This photo of Jeromesville's Junior Council was taken pre-pandemic. 

JEROMESVILLE — After almost three years of diligent note taking and weeding out the kinks, Jeromesville Mayor Randy Spade has high hopes in sharing the village’s Junior Council program with surrounding areas. 

In mid-March, Spade announced the Ashland Community Foundation awarded Jeromesville a $500 grant to expand the program by developing a training for other towns to establish and maintain their own Junior Council programs post-COVID.

“For centuries now, local governments and school districts have been trying to figure out how to keep kids out of trouble,” Spade said. “I think the more important question is: How do we keep them engaged and involved in our communities?”

That question prompted Spade to begin the program in 2018. For the Jeromesville native who became mayor of the small village at only 26, it was “an investment into his community.”

Consisting of 5th to 8th graders from the Hillsdale School District, the group was the first junior council in Ohio to be fully codified into law. 

The council meets once a month and operates just as a typical city council functions. The group plans events, talks about new infrastructure, manages budgets and discusses new and possible initiatives.

The junior council has examined a multitude of topics over its short life, ranging from the installation of a new park playground to the funding of mental health iniatives and suicide prevention. Gender equality, homelessness, and food disparity have also been brought to light from representatives of the junior council.

“It was really eye opening to me because you have this fallacy that kids aren’t paying attention to what’s happening around them in their lives, but they are … and they’re good at it,” Spade said. “These kids are noticing and realizing things that are happening around them that adults can’t. And it’s incredibly important that we let them vocalize that.”

The idea for the council was met with criticism initially, with village council members believing the program would die out from lack of interest and involvement. 

That couldn’t be farther from the truth, according to Spade. In his eyes, the junior council provides kids the opportunity to take ownership in their community and impact it in ways they might never have been able to without it. 

Landon Allis, the junior council’s first mayor in 2018, credits the program with providing him a better knowledge of how government operates.

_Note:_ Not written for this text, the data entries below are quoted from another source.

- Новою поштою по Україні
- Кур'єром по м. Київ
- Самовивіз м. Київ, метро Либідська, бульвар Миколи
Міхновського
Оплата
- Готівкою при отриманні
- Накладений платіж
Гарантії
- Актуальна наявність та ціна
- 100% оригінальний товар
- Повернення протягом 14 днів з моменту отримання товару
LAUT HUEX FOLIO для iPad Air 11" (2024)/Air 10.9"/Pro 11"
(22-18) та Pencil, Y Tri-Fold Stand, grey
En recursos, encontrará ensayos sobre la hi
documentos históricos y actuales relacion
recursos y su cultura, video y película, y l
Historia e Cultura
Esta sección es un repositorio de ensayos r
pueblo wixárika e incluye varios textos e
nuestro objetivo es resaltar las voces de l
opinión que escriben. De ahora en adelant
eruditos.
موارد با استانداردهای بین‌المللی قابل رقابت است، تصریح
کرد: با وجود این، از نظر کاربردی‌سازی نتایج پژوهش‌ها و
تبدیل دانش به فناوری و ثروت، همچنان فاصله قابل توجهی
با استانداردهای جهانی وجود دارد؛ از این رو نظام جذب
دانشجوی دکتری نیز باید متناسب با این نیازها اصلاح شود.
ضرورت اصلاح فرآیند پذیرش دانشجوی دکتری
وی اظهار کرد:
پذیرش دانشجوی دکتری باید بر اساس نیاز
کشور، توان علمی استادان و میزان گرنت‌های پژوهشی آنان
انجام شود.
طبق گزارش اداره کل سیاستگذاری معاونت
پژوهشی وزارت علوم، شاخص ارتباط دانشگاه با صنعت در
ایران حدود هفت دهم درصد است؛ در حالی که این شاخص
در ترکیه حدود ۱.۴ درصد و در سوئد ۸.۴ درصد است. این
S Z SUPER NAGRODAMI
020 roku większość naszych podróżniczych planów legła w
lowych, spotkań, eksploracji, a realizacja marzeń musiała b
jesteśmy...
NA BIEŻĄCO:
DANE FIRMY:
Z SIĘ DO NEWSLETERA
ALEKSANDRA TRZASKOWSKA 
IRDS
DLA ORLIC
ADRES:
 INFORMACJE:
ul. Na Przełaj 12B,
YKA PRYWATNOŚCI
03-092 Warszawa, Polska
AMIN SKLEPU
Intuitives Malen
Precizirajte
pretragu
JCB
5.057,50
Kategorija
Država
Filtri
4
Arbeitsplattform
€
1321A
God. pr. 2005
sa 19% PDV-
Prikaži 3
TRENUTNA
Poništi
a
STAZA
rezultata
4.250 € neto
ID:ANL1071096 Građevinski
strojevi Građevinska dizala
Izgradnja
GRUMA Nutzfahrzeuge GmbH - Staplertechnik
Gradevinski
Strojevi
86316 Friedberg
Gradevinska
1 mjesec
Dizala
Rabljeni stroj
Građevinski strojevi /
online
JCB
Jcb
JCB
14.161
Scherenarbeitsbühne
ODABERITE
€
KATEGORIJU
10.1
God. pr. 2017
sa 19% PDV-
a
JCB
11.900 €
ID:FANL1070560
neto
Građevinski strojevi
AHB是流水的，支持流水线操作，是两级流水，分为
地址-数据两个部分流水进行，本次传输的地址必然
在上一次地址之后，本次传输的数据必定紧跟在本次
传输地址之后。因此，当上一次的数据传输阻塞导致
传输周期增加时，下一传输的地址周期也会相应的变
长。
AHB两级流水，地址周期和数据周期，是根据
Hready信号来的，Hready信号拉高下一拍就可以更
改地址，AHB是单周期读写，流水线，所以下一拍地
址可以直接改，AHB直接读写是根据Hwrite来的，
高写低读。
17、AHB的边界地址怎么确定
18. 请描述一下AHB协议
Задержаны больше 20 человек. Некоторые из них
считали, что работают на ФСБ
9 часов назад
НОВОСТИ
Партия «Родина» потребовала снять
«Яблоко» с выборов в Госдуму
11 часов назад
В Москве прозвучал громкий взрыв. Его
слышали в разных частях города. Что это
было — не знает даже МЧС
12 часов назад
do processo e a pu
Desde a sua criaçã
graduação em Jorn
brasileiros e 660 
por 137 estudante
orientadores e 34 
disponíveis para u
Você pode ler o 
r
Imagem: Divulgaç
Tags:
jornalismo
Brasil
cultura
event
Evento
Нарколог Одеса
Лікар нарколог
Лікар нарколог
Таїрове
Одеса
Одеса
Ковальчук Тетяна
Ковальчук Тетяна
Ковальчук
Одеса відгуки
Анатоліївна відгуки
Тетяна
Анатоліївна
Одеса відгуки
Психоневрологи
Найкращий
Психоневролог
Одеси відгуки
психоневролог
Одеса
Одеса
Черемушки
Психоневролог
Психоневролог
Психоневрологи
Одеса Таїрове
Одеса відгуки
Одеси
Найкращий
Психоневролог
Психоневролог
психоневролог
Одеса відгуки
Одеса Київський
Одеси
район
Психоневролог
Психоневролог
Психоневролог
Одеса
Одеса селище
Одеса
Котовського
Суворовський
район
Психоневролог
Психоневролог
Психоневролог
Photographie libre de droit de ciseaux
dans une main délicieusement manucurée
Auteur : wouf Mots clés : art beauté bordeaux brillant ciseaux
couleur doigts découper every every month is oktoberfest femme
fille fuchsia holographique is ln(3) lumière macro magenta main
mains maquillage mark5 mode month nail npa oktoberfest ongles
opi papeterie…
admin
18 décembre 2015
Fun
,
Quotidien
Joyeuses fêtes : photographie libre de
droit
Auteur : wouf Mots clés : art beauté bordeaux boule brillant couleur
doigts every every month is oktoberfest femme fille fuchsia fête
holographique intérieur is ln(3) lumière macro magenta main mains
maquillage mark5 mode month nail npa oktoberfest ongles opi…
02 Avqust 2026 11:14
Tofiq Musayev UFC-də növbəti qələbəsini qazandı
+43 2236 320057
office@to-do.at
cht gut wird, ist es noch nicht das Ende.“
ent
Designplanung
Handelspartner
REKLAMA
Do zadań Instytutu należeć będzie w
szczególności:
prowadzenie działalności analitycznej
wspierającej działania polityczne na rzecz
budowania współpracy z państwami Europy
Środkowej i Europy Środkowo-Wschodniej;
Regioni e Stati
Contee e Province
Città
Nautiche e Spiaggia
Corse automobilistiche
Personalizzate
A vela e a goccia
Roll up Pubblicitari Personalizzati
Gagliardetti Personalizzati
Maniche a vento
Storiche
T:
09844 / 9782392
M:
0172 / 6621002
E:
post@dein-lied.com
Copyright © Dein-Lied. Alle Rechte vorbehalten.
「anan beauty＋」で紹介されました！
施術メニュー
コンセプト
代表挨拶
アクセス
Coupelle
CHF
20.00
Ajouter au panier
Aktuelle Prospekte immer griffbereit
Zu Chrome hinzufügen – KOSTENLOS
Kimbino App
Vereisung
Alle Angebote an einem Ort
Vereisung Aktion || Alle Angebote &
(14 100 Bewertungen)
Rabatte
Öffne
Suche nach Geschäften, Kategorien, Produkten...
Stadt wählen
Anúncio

“We’re constantly seeing all these headlines about what’s going on in politics, and it can be extremely confusing for young people to process what all that means and what’s going on,” he said. “We learn a little bit in school about the three branches of government, but again, it’s just surface level knowledge. 

“This is actual experience and it really teaches you a lot.”

When Allis was mayor, the junior council helped with the Blue and White Days festival, organized a small arts festival, installed a new park playground and even visited Ohio leadership to talk about youth involvement in local government. 

With the success the group has achieved, Spade is excited to begin pitching to other areas. His goal is to start in Ashland County, where he hopes to initiate programs in all village and city councils. After that, he’ll look to spread to other parts of Ohio.

“My vision is that not only will all these places hopefully have their own Junior Council, but we can all form a sort of connected space for kids in these groups to connect and work together,” Spade said.  “They can’t vote in elections, they can’t pay property taxes, but they’re no less citizens of our communities than adults are. This is the vehicle and opportunity to get them to where they want to go.

“Now is not just a time for bolder leadership and innovative thinking in terms what to do with dollars, but what to do with our upcoming generations.”